Damit war die Runde fast abgeschlossen und wir mußten uns entscheiden, ob wir die Stichstraße zum nördlichen Eingang noch fahren wollten. Die Abzweigung haben wir wohl auf der Runde gesehen, aber so richtig angeschrieben war sie nicht. Die Länge ist ebenfalls unbekannt und das Ende ist in der Einschicht im Norden.

Wir haben uns daher beim Wahrzeichen des Parks entschieden wieder über die bekannte Straße rauszufahren, auch weil wir nicht zu spät nach Saragossa kommen wollten.
Zusammenfassend zum Park: Er ist wirklich wunderschön, wir hatten mit dem Wetter echt Glück, aber die Organisation ist unterirdisch. Die Mischung mit Bombenzielplatz und Ackerbau ist seltsam (um es vorsichtig auszudrücken). Man könnte sicher einen Nationalpark nach US Qualität draus machen. Das würde aber wohl Geld und einige Änderungen voraussetzen.

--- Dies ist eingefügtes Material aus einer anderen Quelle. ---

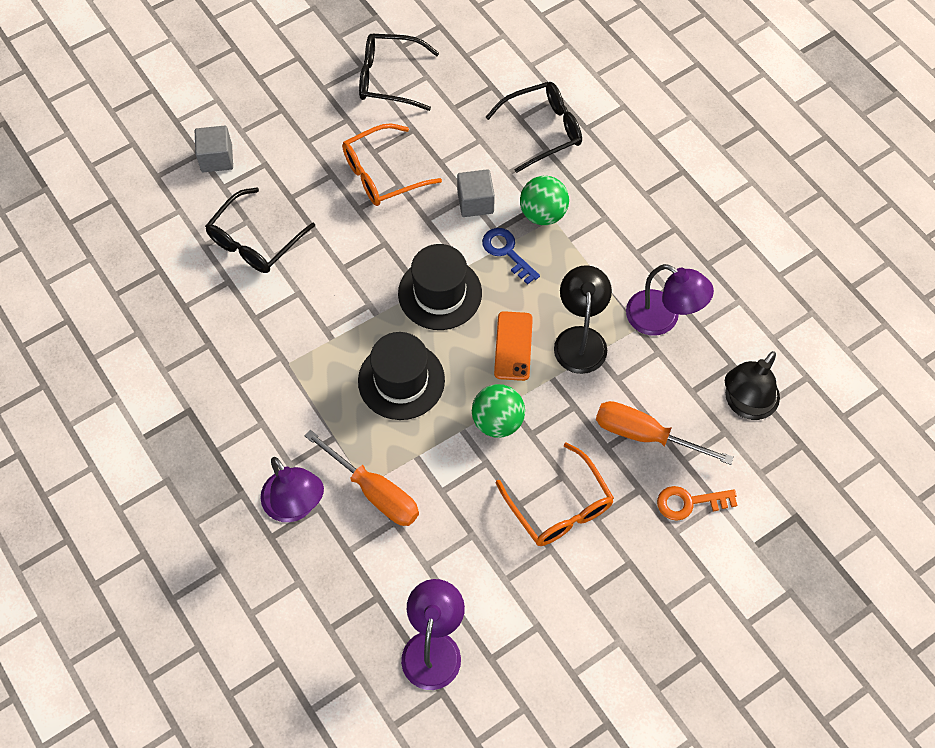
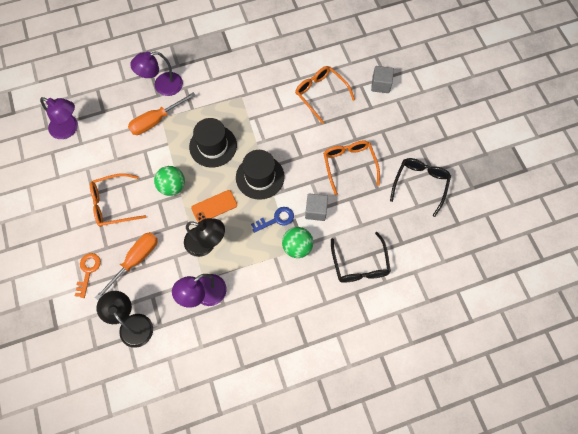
camera: 105 degrees right, 5 degrees up
black glasses [205,187,315,273] -> orange glasses [295,66,355,124]
orange phone [494,311,533,381] -> orange phone turned 45 degrees counterclockwise [191,190,237,222]

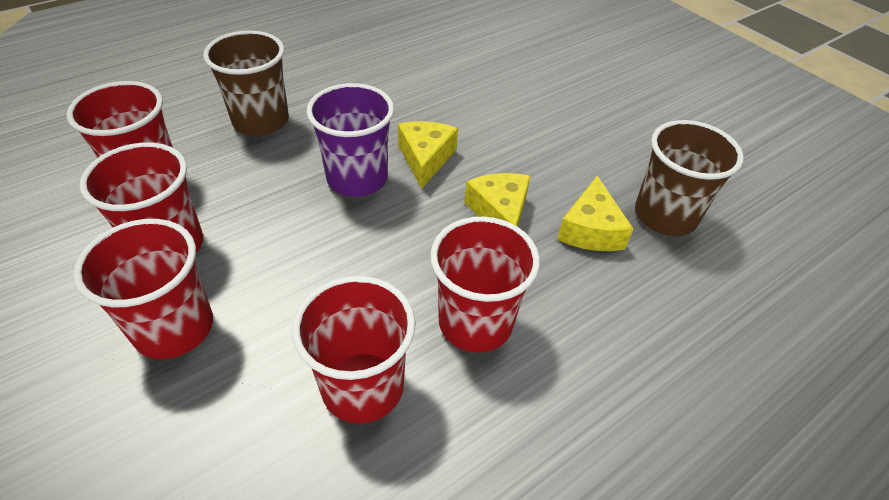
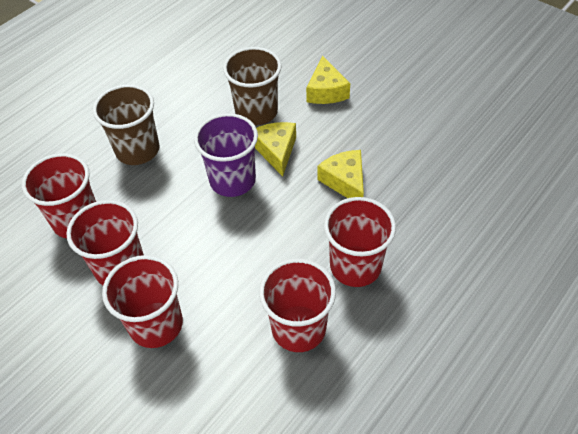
camera: 10 degrees left, 5 degrees up
yellow cheese [557,176,634,251] -> yellow cheese moved to [306,55,350,104]
brown cup [635,120,744,236] -> brown cup moved to [223,47,282,125]

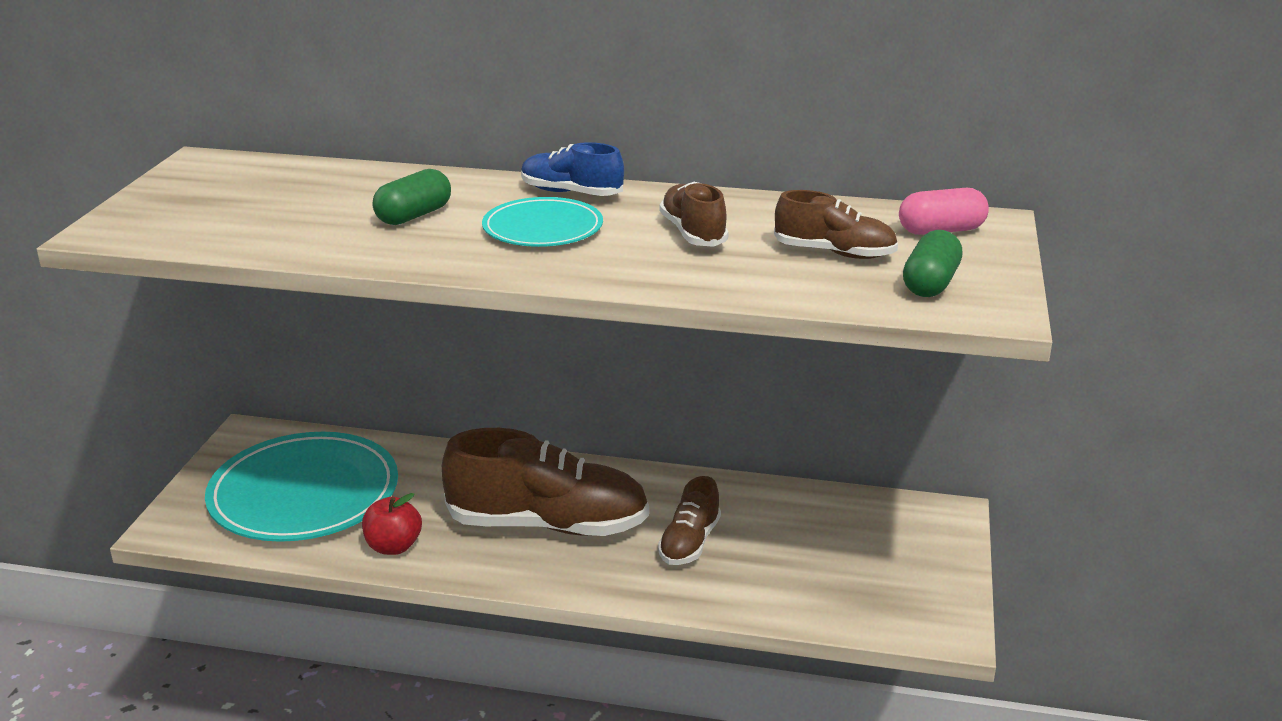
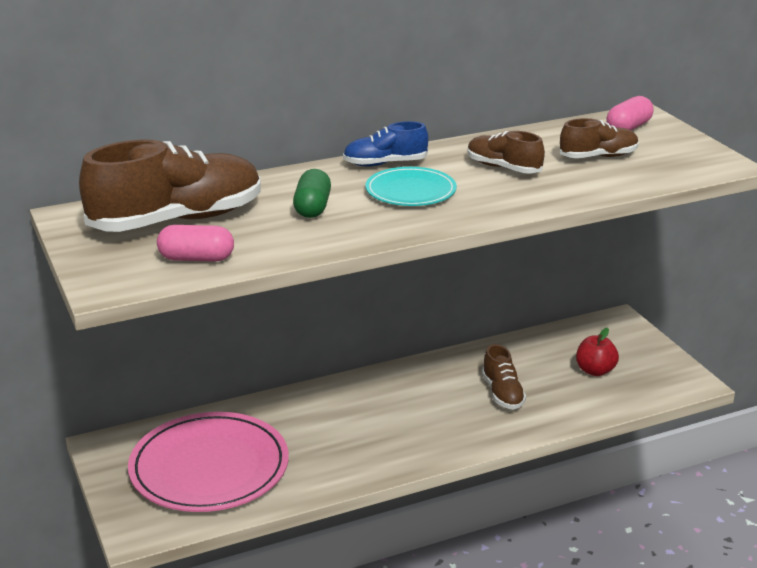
camera: 35 degrees left, 0 degrees up
turquoise plate [205,432,398,542] -> pink plate [128,412,289,512]
red apple [362,493,422,555] -> red apple moved to [576,328,619,376]
brown shoe [442,428,649,536] -> brown shoe moved to [79,140,261,232]
green capsule [903,230,962,297] -> none
none -> pink capsule [157,225,234,262]

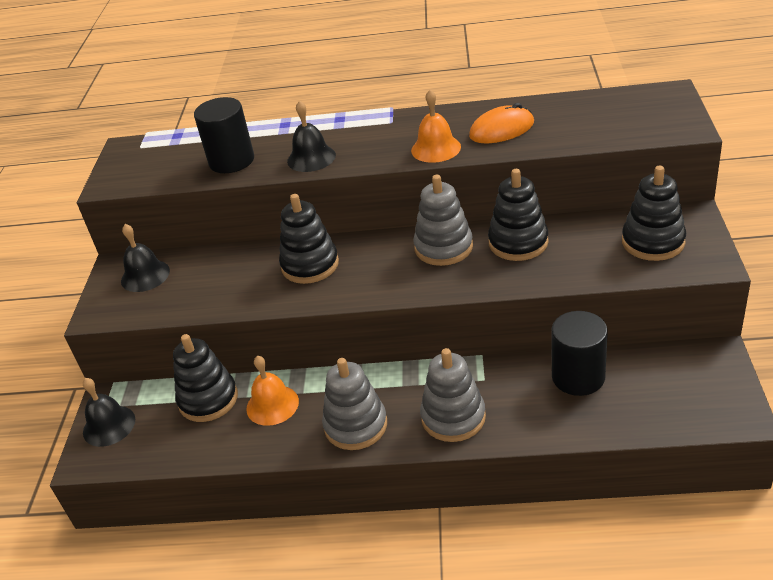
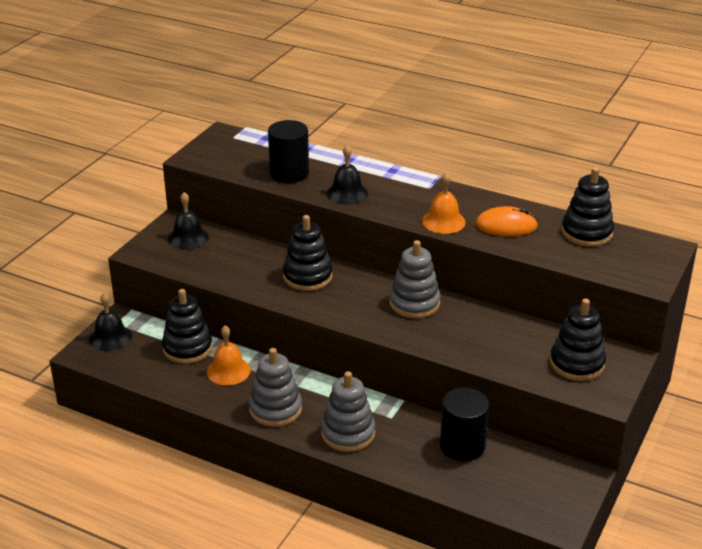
camera: 20 degrees right, 5 degrees down
black stacking toy [488,169,549,261] -> black stacking toy moved to [561,167,614,247]

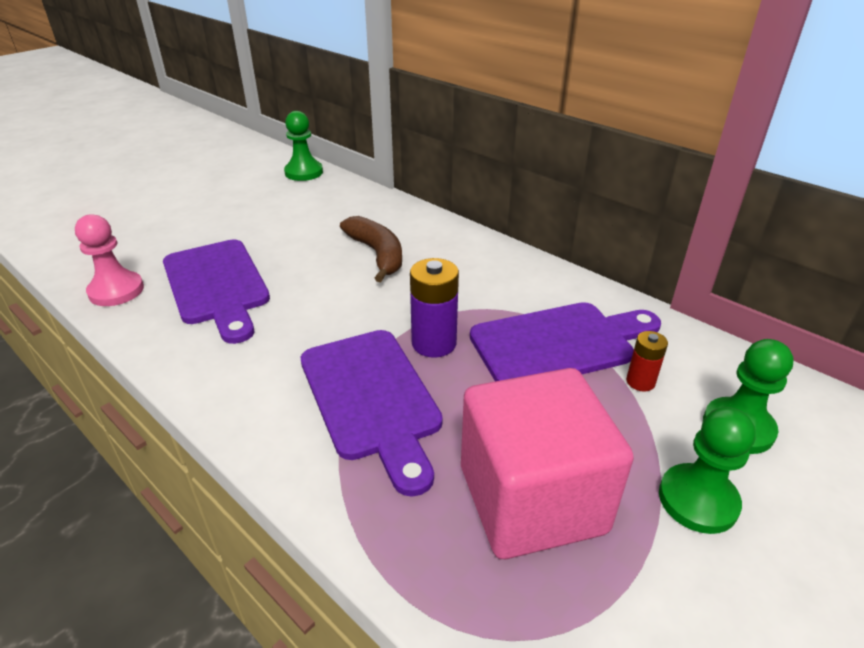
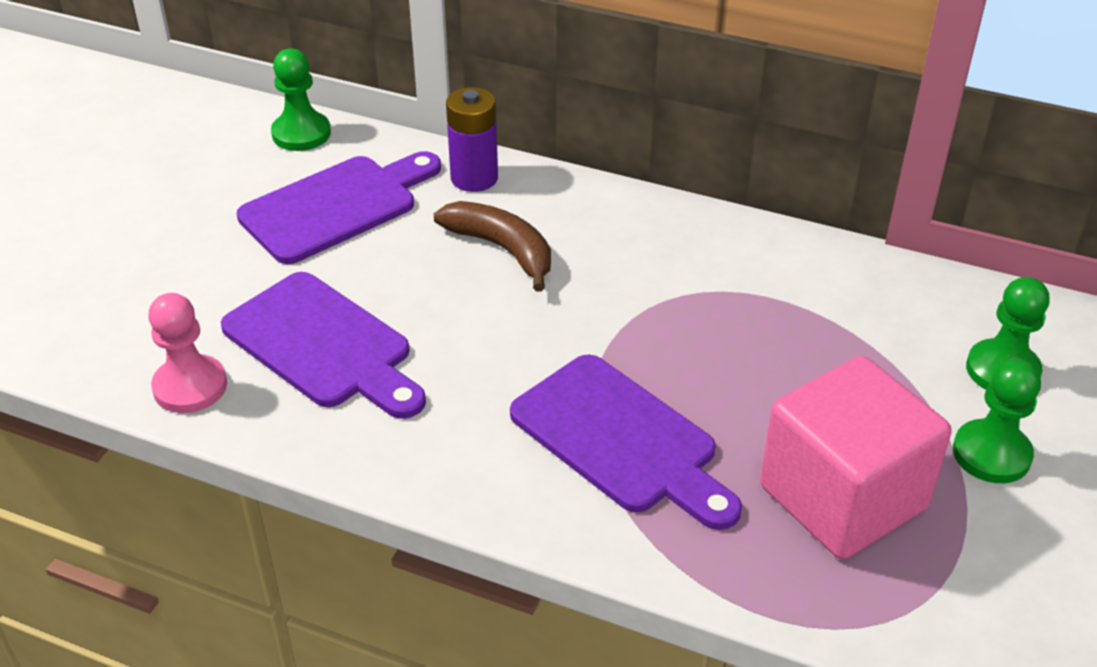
camera: 20 degrees left, 5 degrees up
purple battery [410,258,459,358] -> purple battery moved to [446,87,498,192]
purple cutting board [470,302,661,381] -> purple cutting board moved to [237,151,441,264]
red battery [626,331,668,391] -> none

Die Strecke geht zu einem guten Stück über eine Gratisautobahn, die nur auf einigen Kilometern zwar unverändert aussieht, aber zur normalen Landstraße degradiert wird, damit dort Bauern mit Traktoren auf der Autobahn fahren dürfen. Auch eine spannende Idee.
Der Campingplatz in Saragossa liegt nur 4km vom Zentrum entfernt und wir wollen die Stadt wieder mit den Rollern erkunden. Wir kamen dann mit Tanken und Einchecken erst um 17 Uhr zur Frage, wie sich das alles ausgehen soll. Wir haben uns daher entschieden das angesagte Schönwetter zu nutzen und 2 Nächte in Saragossa zu verbringen, bevor es über die Pyrenäen nach Frankreich zurück gehen soll. Daher nur mehr der Einkauf beim nahen Mercadona (größte Supermarktkette in Spanien) mit Roller und Tagesausklang in der warmen Sonne mit gutem Essen aus der Ninja.